● **Kaynak Metin**:
......
Emsal Mahkeme Kararı İzmir Bölge Adliye Mahkemesi 11. Hukuk Dairesi 2019/2665 E. 2022/1292 K. 22.09.2022 T.

Görüntülediğiniz mahkeme kararı kesinleşmiş bir karardır.

T.C.
İZMİR
BÖLGE ADLİYE MAHKEMESİ
11. HUKUK DAİRESİ

DOSYA NO : 2019/2665
KARAR NO : 2022/1292

T Ü R K M İ L L E T İ A D I N A
B Ö L G E A D L İ Y E M A H K E M E S İ K A R A R I

İNCELENEN KARARIN
MAHKEMESİ : İZMİR 4. ASLİYE TİCARET MAHKEMESİ
TARİHİ : 12/02/2019
NUMARASI : 2014/232 Esas 2019/146 Karar
DAVANIN KONUSU : Tazminat
KARAR TARİHİ : 22.09.2022
KARAR YAZIM TARİHİ : 22.09.2022

İzmir 4.Asliye Ticaret Mahkemesinin 12.02.2019 tarih 2014/232 Esas 2019/146 Karar sayılı kararın Dairemizce incelenmesi davalı … vekili tarafından istenmiş ve istinaf dilekçesinin süresi içinde verildiği anlaşılmış olmakla, üye … tarafından düzenlenen rapor dinlenip ve yine dosya içerisindeki dilekçe, layihalar, duruşma tutanakları ve tüm belgeler okunup, incelendi.
GEREĞİ DÜŞÜNÜLDÜ :
DAVA :Davacı vekili, 12.02.2013 tarihinde davalı şirket tarafından zorunlu mali sorumluluk sigortası ile sigortalı, davalı …’a ait, davalı …’ın sevk ve idaresindeki … plakalı aracın, … kargo kuryesi olan … plakalı motosiklet ile dağıtım yapan müvekkili …’na çarptığını, müvekkilinin kaza nedeniyle bacağının kırıldığını, davalı … tarafından müvekkiline herhangi bir ödeme yapılmadığını, müvekkilinin kazadan önce dağıtım elemanı olarak net 900,00 TL maaşla çalışmakta olduğunu, tedavi giderlerinin SGK tarafından karşılandığını, gerek müvekkili …’ın, gerekse birlikte yaşadığı annesi davacı …’nun kaza nedeniyle büyük acı çektiklerini belirterek fazlaya ilişkin hakları saklı kalmak kaydıyla, iş ve güçteki azalma ve müstakbel gelir kaybı nedeniyle 1.000,00 TL maddi tazminatın davalılardan müştereken ve müteselsilen tahsiline, ayrıca … için 15.000,00 TL, annesi … için 5.000,00 TL olmak üzere toplam 20.000,00 TL manevi tazminatın poliçede manevi tazminat var ise tüm davalılardan, yok ise sigorta şirketi dışındaki davalılardan müştereken ve müteselsilen tahsiline karar verilmesini talep etmiştir.
......
● **Yönergeler**:
[a] Yukarıdaki kaynak metne göre davacı, kazadan önce dağıtım elemanı olarak hangi net maaşla çalışmaktaydı?
[b] Yukarıdaki kaynak metnin "Emsal Mahkeme Kararı" ifadesinden "kesinleşmiş bir karardır." ifadesine kadar olan kısmını aynen yazınız.

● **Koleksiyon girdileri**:
......
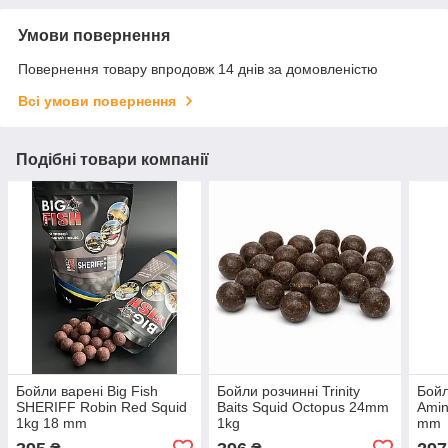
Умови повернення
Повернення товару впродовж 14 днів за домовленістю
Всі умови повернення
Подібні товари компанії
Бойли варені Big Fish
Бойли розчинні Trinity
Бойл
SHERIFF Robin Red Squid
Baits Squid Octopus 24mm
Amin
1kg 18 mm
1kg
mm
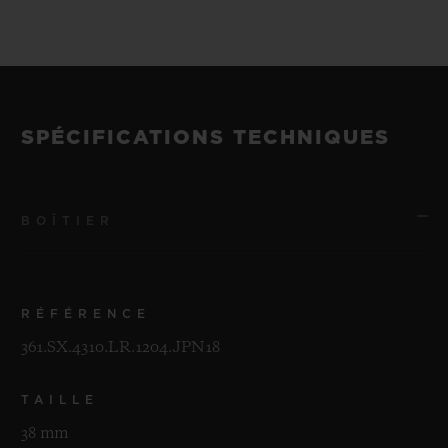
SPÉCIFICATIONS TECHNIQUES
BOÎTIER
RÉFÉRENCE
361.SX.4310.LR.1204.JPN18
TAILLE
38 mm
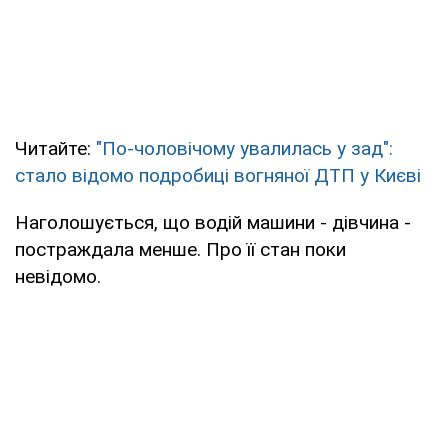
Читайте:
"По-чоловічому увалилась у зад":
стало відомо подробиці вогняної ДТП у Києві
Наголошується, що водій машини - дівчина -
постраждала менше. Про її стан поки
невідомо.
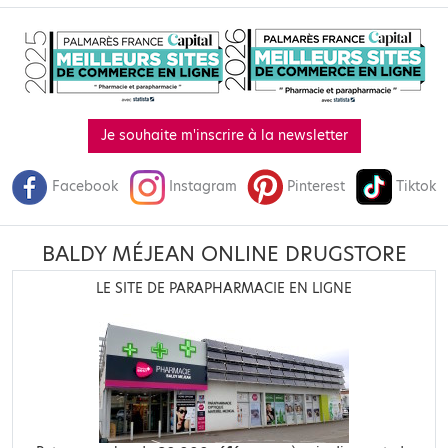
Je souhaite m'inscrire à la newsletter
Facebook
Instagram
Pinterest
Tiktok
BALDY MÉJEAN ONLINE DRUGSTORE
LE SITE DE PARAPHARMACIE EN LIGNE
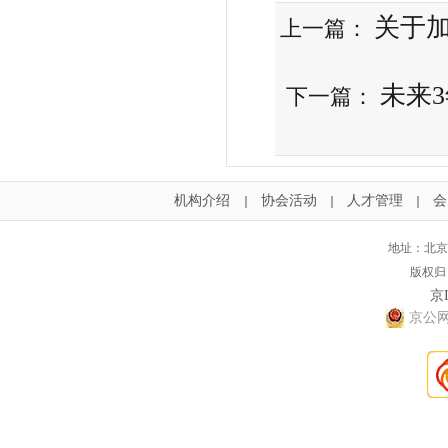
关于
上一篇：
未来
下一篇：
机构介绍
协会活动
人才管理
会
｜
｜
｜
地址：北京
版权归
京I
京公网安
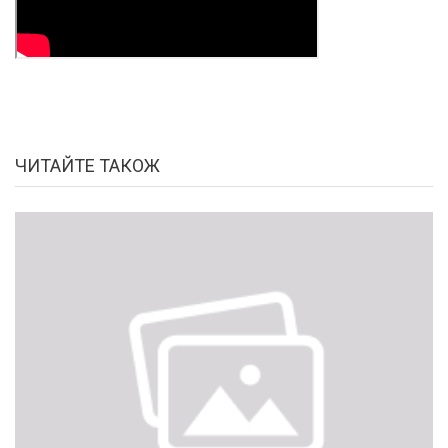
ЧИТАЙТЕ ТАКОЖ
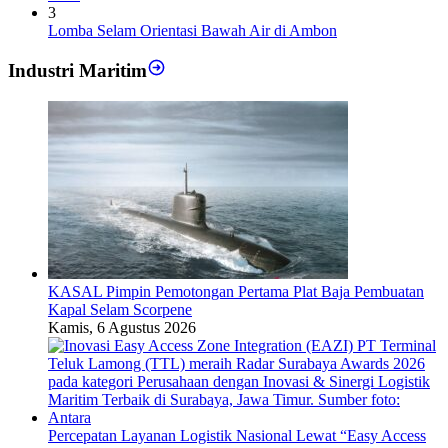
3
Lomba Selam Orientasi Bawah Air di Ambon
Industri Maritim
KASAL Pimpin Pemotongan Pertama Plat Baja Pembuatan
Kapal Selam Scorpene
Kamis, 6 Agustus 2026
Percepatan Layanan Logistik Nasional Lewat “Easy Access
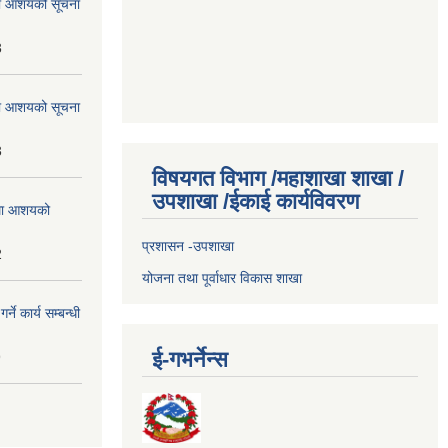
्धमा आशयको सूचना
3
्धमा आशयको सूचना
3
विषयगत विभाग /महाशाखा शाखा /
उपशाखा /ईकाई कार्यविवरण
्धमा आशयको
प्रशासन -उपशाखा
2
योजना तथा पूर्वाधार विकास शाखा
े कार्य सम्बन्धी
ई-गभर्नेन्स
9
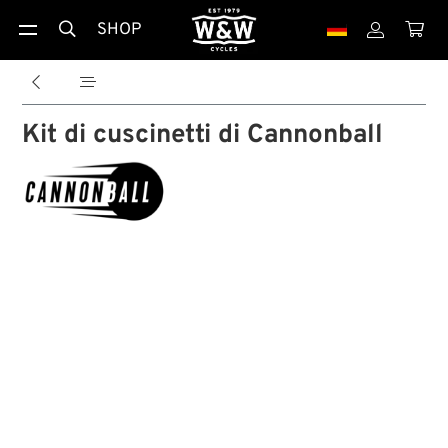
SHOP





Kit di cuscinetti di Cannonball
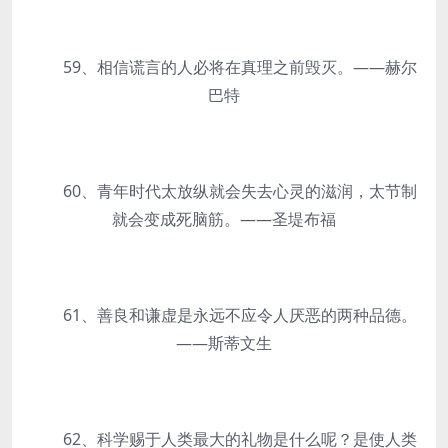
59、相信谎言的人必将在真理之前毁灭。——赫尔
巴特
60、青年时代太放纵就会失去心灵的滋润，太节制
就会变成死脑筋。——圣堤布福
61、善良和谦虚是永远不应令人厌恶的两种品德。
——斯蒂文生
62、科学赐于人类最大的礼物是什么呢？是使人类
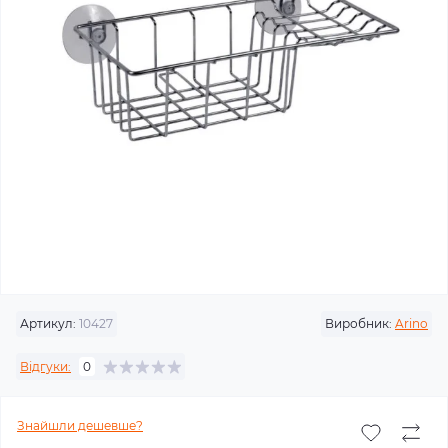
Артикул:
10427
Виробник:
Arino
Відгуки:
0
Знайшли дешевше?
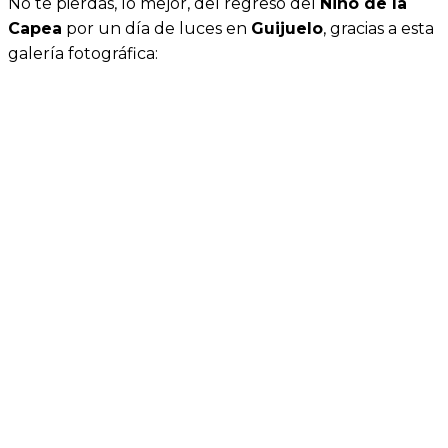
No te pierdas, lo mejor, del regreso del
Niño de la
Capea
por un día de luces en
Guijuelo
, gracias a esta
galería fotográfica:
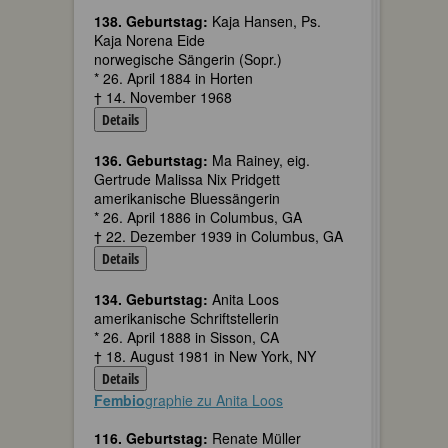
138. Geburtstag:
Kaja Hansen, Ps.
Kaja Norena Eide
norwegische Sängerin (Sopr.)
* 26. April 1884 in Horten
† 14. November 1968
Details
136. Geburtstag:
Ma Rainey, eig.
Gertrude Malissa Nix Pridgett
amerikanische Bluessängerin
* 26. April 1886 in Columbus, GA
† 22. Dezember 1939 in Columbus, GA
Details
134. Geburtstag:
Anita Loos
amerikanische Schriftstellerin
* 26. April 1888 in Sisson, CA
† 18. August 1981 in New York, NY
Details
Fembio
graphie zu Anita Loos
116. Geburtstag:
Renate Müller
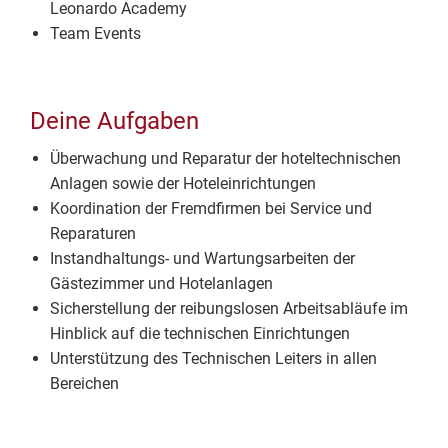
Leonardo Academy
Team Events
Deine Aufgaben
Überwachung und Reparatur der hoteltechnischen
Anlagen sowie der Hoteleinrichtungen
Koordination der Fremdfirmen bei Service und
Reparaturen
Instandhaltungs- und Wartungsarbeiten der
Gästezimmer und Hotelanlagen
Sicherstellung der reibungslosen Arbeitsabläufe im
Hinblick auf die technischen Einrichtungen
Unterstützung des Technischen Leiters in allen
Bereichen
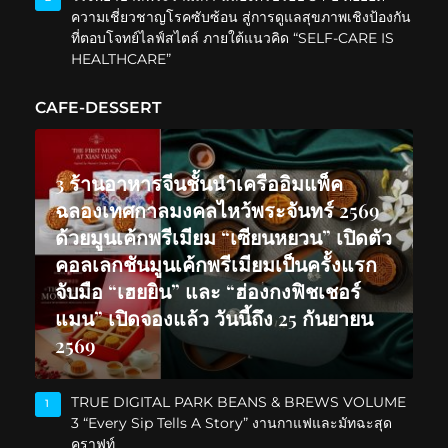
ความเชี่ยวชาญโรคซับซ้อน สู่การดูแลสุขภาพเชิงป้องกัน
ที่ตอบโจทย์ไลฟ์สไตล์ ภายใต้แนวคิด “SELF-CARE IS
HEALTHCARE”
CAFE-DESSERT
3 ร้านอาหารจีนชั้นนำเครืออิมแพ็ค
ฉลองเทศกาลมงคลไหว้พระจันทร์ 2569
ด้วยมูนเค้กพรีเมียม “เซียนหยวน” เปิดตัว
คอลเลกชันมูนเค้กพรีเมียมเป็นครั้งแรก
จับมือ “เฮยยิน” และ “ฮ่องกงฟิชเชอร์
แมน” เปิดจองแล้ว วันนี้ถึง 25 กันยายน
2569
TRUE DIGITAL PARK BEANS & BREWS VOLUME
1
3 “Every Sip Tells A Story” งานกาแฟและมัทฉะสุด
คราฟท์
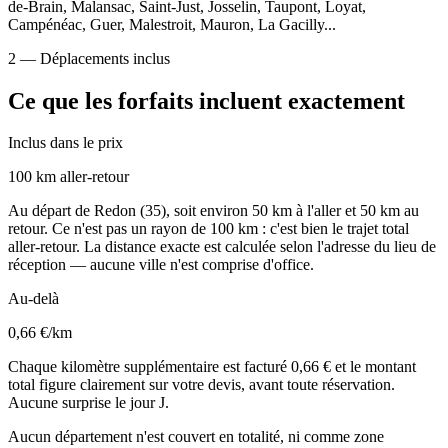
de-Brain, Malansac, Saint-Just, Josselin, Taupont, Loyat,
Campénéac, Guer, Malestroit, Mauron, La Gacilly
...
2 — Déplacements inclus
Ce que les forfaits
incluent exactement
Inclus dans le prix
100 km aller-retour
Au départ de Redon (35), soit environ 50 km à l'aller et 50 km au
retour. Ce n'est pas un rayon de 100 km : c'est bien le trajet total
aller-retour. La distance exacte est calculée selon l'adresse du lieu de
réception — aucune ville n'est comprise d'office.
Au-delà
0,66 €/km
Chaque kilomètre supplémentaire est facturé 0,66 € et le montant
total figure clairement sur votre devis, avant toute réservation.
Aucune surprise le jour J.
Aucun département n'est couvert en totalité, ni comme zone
......
● **Görev Yanıtları**:
[a] Net 900,00 TL maaşla çalışmaktaydı.

[b]
Emsal Mahkeme Kararı İzmir Bölge Adliye Mahkemesi 11. Hukuk Dairesi 2019/2665 E. 2022/1292 K. 22.09.2022 T.

Görüntülediğiniz mahkeme kararı kesinleşmiş bir karardır.